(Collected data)
▼▼▼

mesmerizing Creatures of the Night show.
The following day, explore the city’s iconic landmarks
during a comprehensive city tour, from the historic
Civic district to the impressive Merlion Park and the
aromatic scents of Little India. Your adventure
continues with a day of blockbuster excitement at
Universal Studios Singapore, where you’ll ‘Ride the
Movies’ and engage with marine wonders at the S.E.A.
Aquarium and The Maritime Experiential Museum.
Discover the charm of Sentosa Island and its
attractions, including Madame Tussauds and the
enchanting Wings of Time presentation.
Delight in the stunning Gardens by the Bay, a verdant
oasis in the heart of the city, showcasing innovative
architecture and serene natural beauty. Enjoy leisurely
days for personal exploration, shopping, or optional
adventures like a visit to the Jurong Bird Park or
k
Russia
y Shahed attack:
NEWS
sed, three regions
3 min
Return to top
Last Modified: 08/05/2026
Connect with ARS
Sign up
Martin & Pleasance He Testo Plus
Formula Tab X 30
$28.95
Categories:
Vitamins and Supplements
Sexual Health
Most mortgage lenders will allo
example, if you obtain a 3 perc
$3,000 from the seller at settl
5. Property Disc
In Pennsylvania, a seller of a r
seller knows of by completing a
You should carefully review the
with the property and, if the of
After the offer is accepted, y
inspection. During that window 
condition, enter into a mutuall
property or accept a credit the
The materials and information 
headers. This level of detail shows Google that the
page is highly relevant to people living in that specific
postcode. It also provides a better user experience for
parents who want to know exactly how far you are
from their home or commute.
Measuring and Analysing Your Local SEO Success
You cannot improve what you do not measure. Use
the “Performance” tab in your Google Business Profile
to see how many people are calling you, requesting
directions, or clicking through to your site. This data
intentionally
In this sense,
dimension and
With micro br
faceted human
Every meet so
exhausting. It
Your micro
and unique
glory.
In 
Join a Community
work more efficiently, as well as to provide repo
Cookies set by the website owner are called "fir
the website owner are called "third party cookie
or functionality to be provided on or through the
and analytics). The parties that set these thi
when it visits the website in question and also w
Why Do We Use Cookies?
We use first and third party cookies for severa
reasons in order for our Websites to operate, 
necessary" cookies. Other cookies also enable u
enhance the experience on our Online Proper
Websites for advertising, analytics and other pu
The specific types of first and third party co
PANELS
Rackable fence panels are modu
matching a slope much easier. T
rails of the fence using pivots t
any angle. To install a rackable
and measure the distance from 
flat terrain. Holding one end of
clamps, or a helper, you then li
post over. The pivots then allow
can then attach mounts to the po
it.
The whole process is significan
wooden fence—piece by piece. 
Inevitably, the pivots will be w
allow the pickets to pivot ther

▲▲▲
▼▼▼

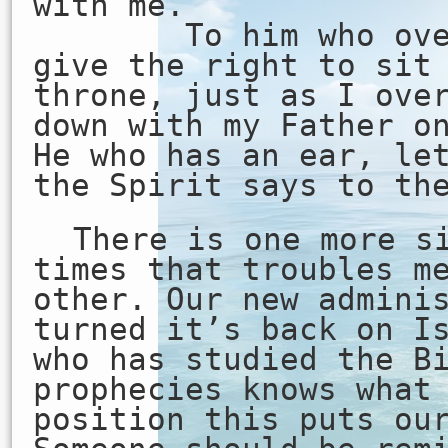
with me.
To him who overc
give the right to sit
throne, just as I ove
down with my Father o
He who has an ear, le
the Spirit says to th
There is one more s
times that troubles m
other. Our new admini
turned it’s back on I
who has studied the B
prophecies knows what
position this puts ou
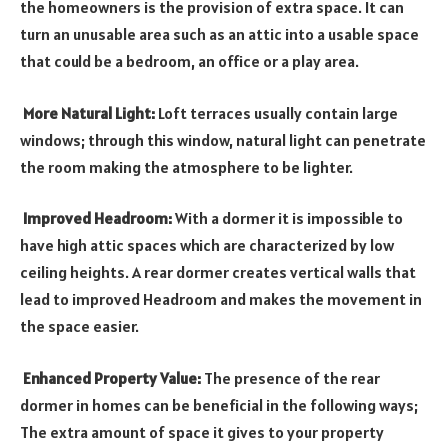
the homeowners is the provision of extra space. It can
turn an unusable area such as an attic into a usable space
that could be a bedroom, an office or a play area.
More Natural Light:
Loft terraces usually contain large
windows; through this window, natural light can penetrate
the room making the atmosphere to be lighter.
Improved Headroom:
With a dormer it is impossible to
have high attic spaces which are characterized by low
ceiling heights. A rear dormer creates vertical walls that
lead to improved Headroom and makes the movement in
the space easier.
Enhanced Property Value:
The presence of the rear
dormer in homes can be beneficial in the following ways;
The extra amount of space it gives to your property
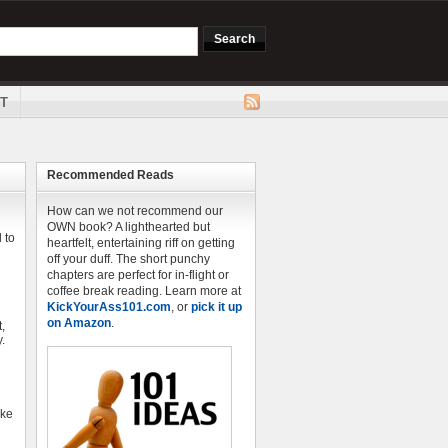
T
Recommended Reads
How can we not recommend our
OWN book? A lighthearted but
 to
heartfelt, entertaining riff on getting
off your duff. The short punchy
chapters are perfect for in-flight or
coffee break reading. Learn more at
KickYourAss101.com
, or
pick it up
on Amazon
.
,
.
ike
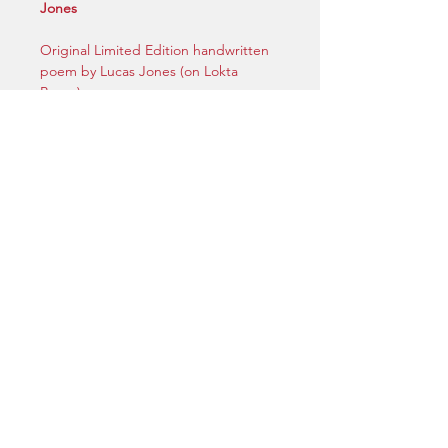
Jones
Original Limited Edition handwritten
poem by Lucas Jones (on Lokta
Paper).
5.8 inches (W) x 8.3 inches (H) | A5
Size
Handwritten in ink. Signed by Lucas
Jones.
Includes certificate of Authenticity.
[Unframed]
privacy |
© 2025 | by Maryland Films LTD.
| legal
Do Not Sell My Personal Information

▲▲▲

#### Task directions
Give the exact lines, and only those, from the line containing "mesmerizing Creatures of the Night show." through the line containing "You should carefully review the" in the entries above.

#### Your solution
mesmerizing Creatures of the Night show.
The following day, explore the city’s iconic landmarks
during a comprehensive city tour, from the historic
Civic district to the impressive Merlion Park and the
aromatic scents of Little India. Your adventure
continues with a day of blockbuster excitement at
Universal Studios Singapore, where you’ll ‘Ride the
Movies’ and engage with marine wonders at the S.E.A.
Aquarium and The Maritime Experiential Museum.
Discover the charm of Sentosa Island and its
attractions, including Madame Tussauds and the
enchanting Wings of Time presentation.
Delight in the stunning Gardens by the Bay, a verdant
oasis in the heart of the city, showcasing innovative
architecture and serene natural beauty. Enjoy leisurely
days for personal exploration, shopping, or optional
adventures like a visit to the Jurong Bird Park or
k
Russia
y Shahed attack:
NEWS
sed, three regions
3 min
Return to top
Last Modified: 08/05/2026
Connect with ARS
Sign up
Martin & Pleasance He Testo Plus
Formula Tab X 30
$28.95
Categories:
Vitamins and Supplements
Sexual Health
Most mortgage lenders will allo
example, if you obtain a 3 perc
$3,000 from the seller at settl
5. Property Disc
In Pennsylvania, a seller of a r
seller knows of by completing a
You should carefully review the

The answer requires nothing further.